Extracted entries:
* * *

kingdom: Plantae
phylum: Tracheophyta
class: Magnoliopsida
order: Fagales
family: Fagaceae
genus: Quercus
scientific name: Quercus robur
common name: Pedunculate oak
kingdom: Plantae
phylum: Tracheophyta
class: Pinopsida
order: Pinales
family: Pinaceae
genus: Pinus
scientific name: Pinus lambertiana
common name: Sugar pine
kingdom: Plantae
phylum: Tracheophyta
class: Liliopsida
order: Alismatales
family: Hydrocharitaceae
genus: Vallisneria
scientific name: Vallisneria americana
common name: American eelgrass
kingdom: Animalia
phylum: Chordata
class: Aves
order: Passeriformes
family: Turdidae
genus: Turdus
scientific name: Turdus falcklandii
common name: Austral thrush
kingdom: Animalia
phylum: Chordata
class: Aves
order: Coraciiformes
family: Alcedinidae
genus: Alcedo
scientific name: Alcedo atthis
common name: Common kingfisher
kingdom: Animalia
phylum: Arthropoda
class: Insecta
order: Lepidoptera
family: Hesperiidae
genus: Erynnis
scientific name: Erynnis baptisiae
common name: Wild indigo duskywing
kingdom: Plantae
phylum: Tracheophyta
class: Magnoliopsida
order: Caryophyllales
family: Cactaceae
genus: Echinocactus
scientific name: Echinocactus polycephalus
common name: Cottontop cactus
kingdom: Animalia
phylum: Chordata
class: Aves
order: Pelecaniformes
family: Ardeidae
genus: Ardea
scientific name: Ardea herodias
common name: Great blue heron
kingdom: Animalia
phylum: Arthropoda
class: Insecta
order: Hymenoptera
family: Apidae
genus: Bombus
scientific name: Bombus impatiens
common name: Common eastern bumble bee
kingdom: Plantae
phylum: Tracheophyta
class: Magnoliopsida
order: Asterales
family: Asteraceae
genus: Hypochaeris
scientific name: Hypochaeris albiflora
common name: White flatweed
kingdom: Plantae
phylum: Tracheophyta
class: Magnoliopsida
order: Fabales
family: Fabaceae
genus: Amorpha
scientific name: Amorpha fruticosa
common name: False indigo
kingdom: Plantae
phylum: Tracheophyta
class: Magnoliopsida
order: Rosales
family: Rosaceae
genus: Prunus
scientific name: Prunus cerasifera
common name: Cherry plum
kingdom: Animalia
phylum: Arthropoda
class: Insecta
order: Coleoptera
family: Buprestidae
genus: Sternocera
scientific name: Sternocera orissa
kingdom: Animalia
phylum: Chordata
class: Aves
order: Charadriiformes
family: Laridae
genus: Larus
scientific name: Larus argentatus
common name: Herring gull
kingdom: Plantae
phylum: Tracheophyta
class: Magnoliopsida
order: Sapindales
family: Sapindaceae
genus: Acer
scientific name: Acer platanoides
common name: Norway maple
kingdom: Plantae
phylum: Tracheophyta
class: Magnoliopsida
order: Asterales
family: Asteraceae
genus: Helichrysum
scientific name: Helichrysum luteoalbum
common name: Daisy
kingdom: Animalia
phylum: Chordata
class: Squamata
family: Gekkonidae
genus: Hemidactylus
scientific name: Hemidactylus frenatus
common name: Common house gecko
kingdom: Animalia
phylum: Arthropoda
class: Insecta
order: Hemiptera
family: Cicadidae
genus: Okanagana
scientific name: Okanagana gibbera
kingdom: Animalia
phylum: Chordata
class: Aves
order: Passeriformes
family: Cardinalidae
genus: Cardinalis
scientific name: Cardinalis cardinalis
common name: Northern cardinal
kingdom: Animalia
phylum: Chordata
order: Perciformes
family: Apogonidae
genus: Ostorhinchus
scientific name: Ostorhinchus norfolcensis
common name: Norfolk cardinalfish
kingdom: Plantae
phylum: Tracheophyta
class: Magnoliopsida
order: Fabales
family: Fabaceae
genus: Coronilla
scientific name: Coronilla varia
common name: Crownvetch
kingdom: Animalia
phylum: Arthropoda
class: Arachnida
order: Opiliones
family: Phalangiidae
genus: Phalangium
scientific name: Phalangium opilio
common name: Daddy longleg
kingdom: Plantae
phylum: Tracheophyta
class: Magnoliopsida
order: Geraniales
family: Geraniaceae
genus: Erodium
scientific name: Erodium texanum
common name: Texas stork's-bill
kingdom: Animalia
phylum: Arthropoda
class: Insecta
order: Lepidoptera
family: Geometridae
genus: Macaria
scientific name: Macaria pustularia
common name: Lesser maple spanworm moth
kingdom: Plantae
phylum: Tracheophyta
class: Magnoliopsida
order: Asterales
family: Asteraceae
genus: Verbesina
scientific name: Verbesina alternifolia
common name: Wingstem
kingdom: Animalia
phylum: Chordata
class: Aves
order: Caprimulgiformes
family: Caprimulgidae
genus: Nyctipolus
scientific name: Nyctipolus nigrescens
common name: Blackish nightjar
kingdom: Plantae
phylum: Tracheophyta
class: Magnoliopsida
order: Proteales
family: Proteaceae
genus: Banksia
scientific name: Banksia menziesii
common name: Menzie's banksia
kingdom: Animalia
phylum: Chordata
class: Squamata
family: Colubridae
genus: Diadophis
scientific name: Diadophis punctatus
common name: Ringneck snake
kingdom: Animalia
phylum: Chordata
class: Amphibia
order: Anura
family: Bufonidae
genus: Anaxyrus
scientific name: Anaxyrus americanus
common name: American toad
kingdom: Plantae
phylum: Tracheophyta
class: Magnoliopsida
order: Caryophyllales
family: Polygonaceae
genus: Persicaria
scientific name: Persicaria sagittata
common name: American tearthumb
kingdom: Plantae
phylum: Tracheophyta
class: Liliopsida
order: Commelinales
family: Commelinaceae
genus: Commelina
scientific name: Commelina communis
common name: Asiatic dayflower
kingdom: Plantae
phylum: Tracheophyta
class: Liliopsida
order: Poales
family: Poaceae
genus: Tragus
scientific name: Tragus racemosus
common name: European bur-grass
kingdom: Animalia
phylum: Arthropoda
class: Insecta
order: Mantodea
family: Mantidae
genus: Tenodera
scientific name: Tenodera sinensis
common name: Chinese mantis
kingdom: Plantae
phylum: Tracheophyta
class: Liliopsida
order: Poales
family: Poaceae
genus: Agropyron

* * *

Set task - Put every line from the entries above into a Markdown table with two columns, Row and Line. Number each row and leave out any blank lines.

Answer to this problem -
| Row | Line |
|---|---|
| 1 | kingdom: Plantae |
| 2 | phylum: Tracheophyta |
| 3 | class: Magnoliopsida |
| 4 | order: Fagales |
| 5 | family: Fagaceae |
| 6 | genus: Quercus |
| 7 | scientific name: Quercus robur |
| 8 | common name: Pedunculate oak |
| 9 | kingdom: Plantae |
| 10 | phylum: Tracheophyta |
| 11 | class: Pinopsida |
| 12 | order: Pinales |
| 13 | family: Pinaceae |
| 14 | genus: Pinus |
| 15 | scientific name: Pinus lambertiana |
| 16 | common name: Sugar pine |
| 17 | kingdom: Plantae |
| 18 | phylum: Tracheophyta |
| 19 | class: Liliopsida |
| 20 | order: Alismatales |
| 21 | family: Hydrocharitaceae |
| 22 | genus: Vallisneria |
| 23 | scientific name: Vallisneria americana |
| 24 | common name: American eelgrass |
| 25 | kingdom: Animalia |
| 26 | phylum: Chordata |
| 27 | class: Aves |
| 28 | order: Passeriformes |
| 29 | family: Turdidae |
| 30 | genus: Turdus |
| 31 | scientific name: Turdus falcklandii |
| 32 | common name: Austral thrush |
| 33 | kingdom: Animalia |
| 34 | phylum: Chordata |
| 35 | class: Aves |
| 36 | order: Coraciiformes |
| 37 | family: Alcedinidae |
| 38 | genus: Alcedo |
| 39 | scientific name: Alcedo atthis |
| 40 | common name: Common kingfisher |
| 41 | kingdom: Animalia |
| 42 | phylum: Arthropoda |
| 43 | class: Insecta |
| 44 | order: Lepidoptera |
| 45 | family: Hesperiidae |
| 46 | genus: Erynnis |
| 47 | scientific name: Erynnis baptisiae |
| 48 | common name: Wild indigo duskywing |
| 49 | kingdom: Plantae |
| 50 | phylum: Tracheophyta |
| 51 | class: Magnoliopsida |
| 52 | order: Caryophyllales |
| 53 | family: Cactaceae |
| 54 | genus: Echinocactus |
| 55 | scientific name: Echinocactus polycephalus |
| 56 | common name: Cottontop cactus |
| 57 | kingdom: Animalia |
| 58 | phylum: Chordata |
| 59 | class: Aves |
| 60 | order: Pelecaniformes |
| 61 | family: Ardeidae |
| 62 | genus: Ardea |
| 63 | scientific name: Ardea herodias |
| 64 | common name: Great blue heron |
| 65 | kingdom: Animalia |
| 66 | phylum: Arthropoda |
| 67 | class: Insecta |
| 68 | order: Hymenoptera |
| 69 | family: Apidae |
| 70 | genus: Bombus |
| 71 | scientific name: Bombus impatiens |
| 72 | common name: Common eastern bumble bee |
| 73 | kingdom: Plantae |
| 74 | phylum: Tracheophyta |
| 75 | class: Magnoliopsida |
| 76 | order: Asterales |
| 77 | family: Asteraceae |
| 78 | genus: Hypochaeris |
| 79 | scientific name: Hypochaeris albiflora |
| 80 | common name: White flatweed |
| 81 | kingdom: Plantae |
| 82 | phylum: Tracheophyta |
| 83 | class: Magnoliopsida |
| 84 | order: Fabales |
| 85 | family: Fabaceae |
| 86 | genus: Amorpha |
| 87 | scientific name: Amorpha fruticosa |
| 88 | common name: False indigo |
| 89 | kingdom: Plantae |
| 90 | phylum: Tracheophyta |
| 91 | class: Magnoliopsida |
| 92 | order: Rosales |
| 93 | family: Rosaceae |
| 94 | genus: Prunus |
| 95 | scientific name: Prunus cerasifera |
| 96 | common name: Cherry plum |
| 97 | kingdom: Animalia |
| 98 | phylum: Arthropoda |
| 99 | class: Insecta |
| 100 | order: Coleoptera |
| 101 | family: Buprestidae |
| 102 | genus: Sternocera |
| 103 | scientific name: Sternocera orissa |
| 104 | kingdom: Animalia |
| 105 | phylum: Chordata |
| 106 | class: Aves |
| 107 | order: Charadriiformes |
| 108 | family: Laridae |
| 109 | genus: Larus |
| 110 | scientific name: Larus argentatus |
| 111 | common name: Herring gull |
| 112 | kingdom: Plantae |
| 113 | phylum: Tracheophyta |
| 114 | class: Magnoliopsida |
| 115 | order: Sapindales |
| 116 | family: Sapindaceae |
| 117 | genus: Acer |
| 118 | scientific name: Acer platanoides |
| 119 | common name: Norway maple |
| 120 | kingdom: Plantae |
| 121 | phylum: Tracheophyta |
| 122 | class: Magnoliopsida |
| 123 | order: Asterales |
| 124 | family: Asteraceae |
| 125 | genus: Helichrysum |
| 126 | scientific name: Helichrysum luteoalbum |
| 127 | common name: Daisy |
| 128 | kingdom: Animalia |
| 129 | phylum: Chordata |
| 130 | class: Squamata |
| 131 | family: Gekkonidae |
| 132 | genus: Hemidactylus |
| 133 | scientific name: Hemidactylus frenatus |
| 134 | common name: Common house gecko |
| 135 | kingdom: Animalia |
| 136 | phylum: Arthropoda |
| 137 | class: Insecta |
| 138 | order: Hemiptera |
| 139 | family: Cicadidae |
| 140 | genus: Okanagana |
| 141 | scientific name: Okanagana gibbera |
| 142 | kingdom: Animalia |
| 143 | phylum: Chordata |
| 144 | class: Aves |
| 145 | order: Passeriformes |
| 146 | family: Cardinalidae |
| 147 | genus: Cardinalis |
| 148 | scientific name: Cardinalis cardinalis |
| 149 | common name: Northern cardinal |
| 150 | kingdom: Animalia |
| 151 | phylum: Chordata |
| 152 | order: Perciformes |
| 153 | family: Apogonidae |
| 154 | genus: Ostorhinchus |
| 155 | scientific name: Ostorhinchus norfolcensis |
| 156 | common name: Norfolk cardinalfish |
| 157 | kingdom: Plantae |
| 158 | phylum: Tracheophyta |
| 159 | class: Magnoliopsida |
| 160 | order: Fabales |
| 161 | family: Fabaceae |
| 162 | genus: Coronilla |
| 163 | scientific name: Coronilla varia |
| 164 | common name: Crownvetch |
| 165 | kingdom: Animalia |
| 166 | phylum: Arthropoda |
| 167 | class: Arachnida |
| 168 | order: Opiliones |
| 169 | family: Phalangiidae |
| 170 | genus: Phalangium |
| 171 | scientific name: Phalangium opilio |
| 172 | common name: Daddy longleg |
| 173 | kingdom: Plantae |
| 174 | phylum: Tracheophyta |
| 175 | class: Magnoliopsida |
| 176 | order: Geraniales |
| 177 | family: Geraniaceae |
| 178 | genus: Erodium |
| 179 | scientific name: Erodium texanum |
| 180 | common name: Texas stork's-bill |
| 181 | kingdom: Animalia |
| 182 | phylum: Arthropoda |
| 183 | class: Insecta |
| 184 | order: Lepidoptera |
| 185 | family: Geometridae |
| 186 | genus: Macaria |
| 187 | scientific name: Macaria pustularia |
| 188 | common name: Lesser maple spanworm moth |
| 189 | kingdom: Plantae |
| 190 | phylum: Tracheophyta |
| 191 | class: Magnoliopsida |
| 192 | order: Asterales |
| 193 | family: Asteraceae |
| 194 | genus: Verbesina |
| 195 | scientific name: Verbesina alternifolia |
| 196 | common name: Wingstem |
| 197 | kingdom: Animalia |
| 198 | phylum: Chordata |
| 199 | class: Aves |
| 200 | order: Caprimulgiformes |
| 201 | family: Caprimulgidae |
| 202 | genus: Nyctipolus |
| 203 | scientific name: Nyctipolus nigrescens |
| 204 | common name: Blackish nightjar |
| 205 | kingdom: Plantae |
| 206 | phylum: Tracheophyta |
| 207 | class: Magnoliopsida |
| 208 | order: Proteales |
| 209 | family: Proteaceae |
| 210 | genus: Banksia |
| 211 | scientific name: Banksia menziesii |
| 212 | common name: Menzie's banksia |
| 213 | kingdom: Animalia |
| 214 | phylum: Chordata |
| 215 | class: Squamata |
| 216 | family: Colubridae |
| 217 | genus: Diadophis |
| 218 | scientific name: Diadophis punctatus |
| 219 | common name: Ringneck snake |
| 220 | kingdom: Animalia |
| 221 | phylum: Chordata |
| 222 | class: Amphibia |
| 223 | order: Anura |
| 224 | family: Bufonidae |
| 225 | genus: Anaxyrus |
| 226 | scientific name: Anaxyrus americanus |
| 227 | common name: American toad |
| 228 | kingdom: Plantae |
| 229 | phylum: Tracheophyta |
| 230 | class: Magnoliopsida |
| 231 | order: Caryophyllales |
| 232 | family: Polygonaceae |
| 233 | genus: Persicaria |
| 234 | scientific name: Persicaria sagittata |
| 235 | common name: American tearthumb |
| 236 | kingdom: Plantae |
| 237 | phylum: Tracheophyta |
| 238 | class: Liliopsida |
| 239 | order: Commelinales |
| 240 | family: Commelinaceae |
| 241 | genus: Commelina |
| 242 | scientific name: Commelina communis |
| 243 | common name: Asiatic dayflower |
| 244 | kingdom: Plantae |
| 245 | phylum: Tracheophyta |
| 246 | class: Liliopsida |
| 247 | order: Poales |
| 248 | family: Poaceae |
| 249 | genus: Tragus |
| 250 | scientific name: Tragus racemosus |
| 251 | common name: European bur-grass |
| 252 | kingdom: Animalia |
| 253 | phylum: Arthropoda |
| 254 | class: Insecta |
| 255 | order: Mantodea |
| 256 | family: Mantidae |
| 257 | genus: Tenodera |
| 258 | scientific name: Tenodera sinensis |
| 259 | common name: Chinese mantis |
| 260 | kingdom: Plantae |
| 261 | phylum: Tracheophyta |
| 262 | class: Liliopsida |
| 263 | order: Poales |
| 264 | family: Poaceae |
| 265 | genus: Agropyron |